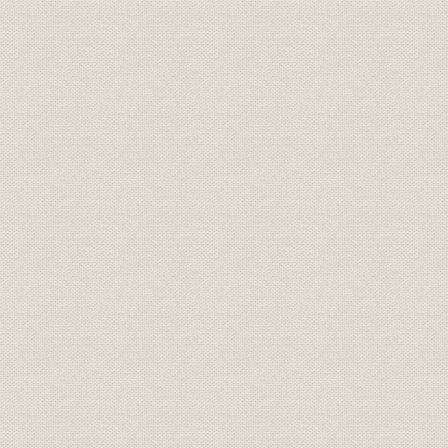
再増資と社員の出征
立花独身者寮完成
本社社屋完成
第四章 戦時体制へ
経済統制の激化
日商稲沢工場の設立<中央毛織株式会社>
日本発条株式会社の設立
中国大陸へ進出
上海支店設置
満州、関東州、朝鮮の事情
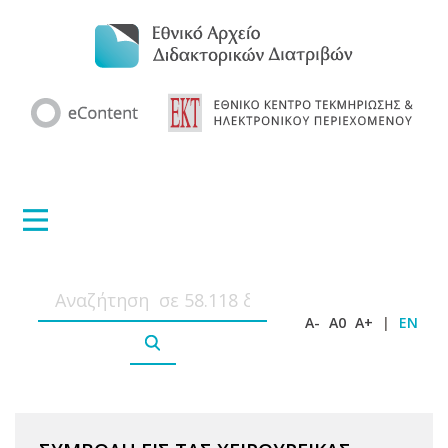
A-
A0
A+
|
EN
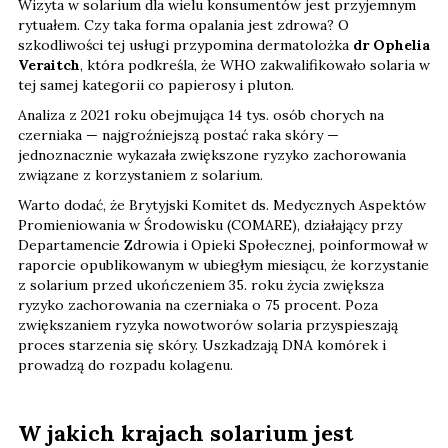
Wizyta w solarium dla wielu konsumentów jest przyjemnym
rytuałem. Czy taka forma opalania jest zdrowa? O
szkodliwości tej usługi przypomina dermatolożka
dr Ophelia
Veraitch
, która podkreśla, że WHO zakwalifikowało solaria w
tej samej kategorii co papierosy i pluton.
Analiza z 2021 roku obejmująca 14 tys. osób chorych na
czerniaka — najgroźniejszą postać raka skóry —
jednoznacznie wykazała zwiększone ryzyko zachorowania
związane z korzystaniem z solarium.
Warto dodać, że Brytyjski Komitet ds. Medycznych Aspektów
Promieniowania w Środowisku (COMARE), działający przy
Departamencie Zdrowia i Opieki Społecznej, poinformował w
raporcie opublikowanym w ubiegłym miesiącu, że korzystanie
z solarium przed ukończeniem 35. roku życia zwiększa
ryzyko zachorowania na czerniaka o 75 procent. Poza
zwiększaniem ryzyka nowotworów solaria przyspieszają
proces starzenia się skóry. Uszkadzają DNA komórek i
prowadzą do rozpadu kolagenu.
W jakich krajach solarium jest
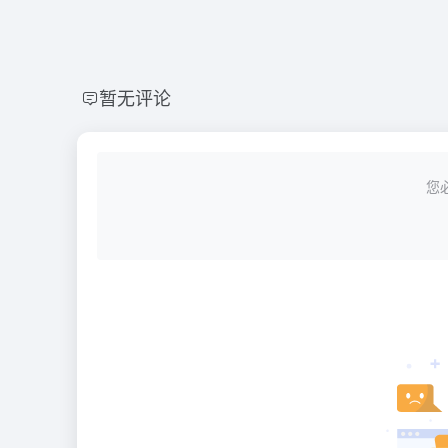
暂无评论
您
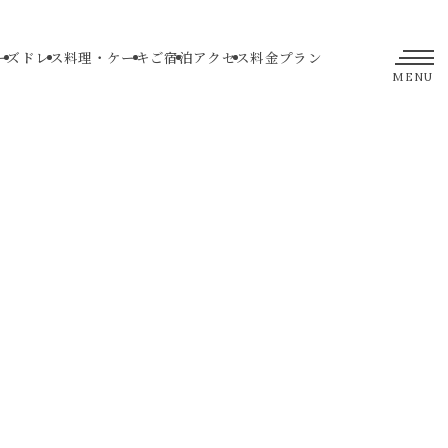
ーズ
ドレス
料理・ケーキ
ご宿泊
アクセス
料金プラン
MENU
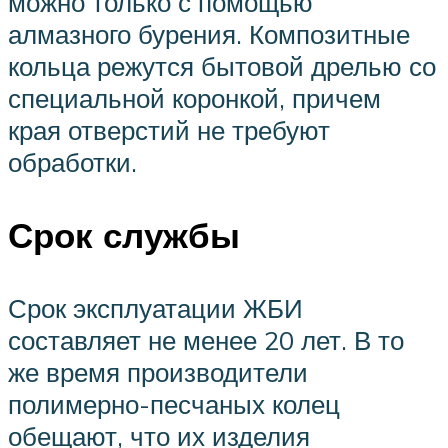
можно только с помощью
алмазного бурения. Композитные
кольца режутся бытовой дрелью со
специальной коронкой, причем
края отверстий не требуют
обработки.
Срок службы
Срок эксплуатации ЖБИ
составляет не менее 20 лет. В то
же время производители
полимерно-песчаных колец
обещают, что их изделия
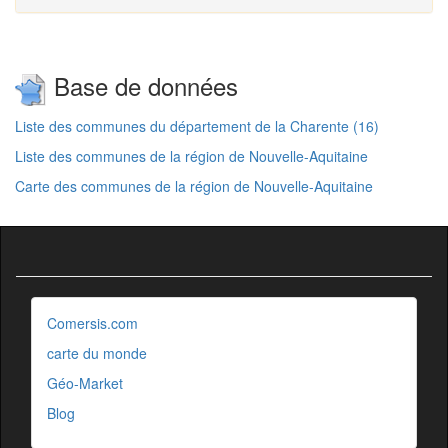
Base de données
Liste des communes du département de la Charente (16)
Liste des communes de la région de Nouvelle-Aquitaine
Carte des communes de la région de Nouvelle-Aquitaine
Comersis.com
carte du monde
Géo-Market
Blog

§ §

▶ THE PROBLEM: Write out the data again word for word, minus any images.

▶ ANSWER TO THE EXERCISE:
再増資と社員の出征
立花独身者寮完成
本社社屋完成
第四章 戦時体制へ
経済統制の激化
日商稲沢工場の設立<中央毛織株式会社>
日本発条株式会社の設立
中国大陸へ進出
上海支店設置
満州、関東州、朝鮮の事情
A-
A0
A+
|
EN
Wizyta w solarium dla wielu konsumentów jest przyjemnym
rytuałem. Czy taka forma opalania jest zdrowa? O
szkodliwości tej usługi przypomina dermatolożka
dr Ophelia
Veraitch
, która podkreśla, że WHO zakwalifikowało solaria w
tej samej kategorii co papierosy i pluton.
Analiza z 2021 roku obejmująca 14 tys. osób chorych na
czerniaka — najgroźniejszą postać raka skóry —
jednoznacznie wykazała zwiększone ryzyko zachorowania
związane z korzystaniem z solarium.
Warto dodać, że Brytyjski Komitet ds. Medycznych Aspektów
Promieniowania w Środowisku (COMARE), działający przy
Departamencie Zdrowia i Opieki Społecznej, poinformował w
raporcie opublikowanym w ubiegłym miesiącu, że korzystanie
z solarium przed ukończeniem 35. roku życia zwiększa
ryzyko zachorowania na czerniaka o 75 procent. Poza
zwiększaniem ryzyka nowotworów solaria przyspieszają
proces starzenia się skóry. Uszkadzają DNA komórek i
prowadzą do rozpadu kolagenu.
W jakich krajach solarium jest
暂无评论
您
ーズ
ドレス
料理・ケーキ
ご宿泊
アクセス
料金プラン
MENU
можно только с помощью
алмазного бурения. Композитные
кольца режутся бытовой дрелью со
специальной коронкой, причем
края отверстий не требуют
обработки.
Срок службы
Срок эксплуатации ЖБИ
составляет не менее 20 лет. В то
же время производители
полимерно-песчаных колец
обещают, что их изделия
Base de données
Liste des communes du département de la Charente (16)
Liste des communes de la région de Nouvelle-Aquitaine
Carte des communes de la région de Nouvelle-Aquitaine
Comersis.com
carte du monde
Géo-Market
Blog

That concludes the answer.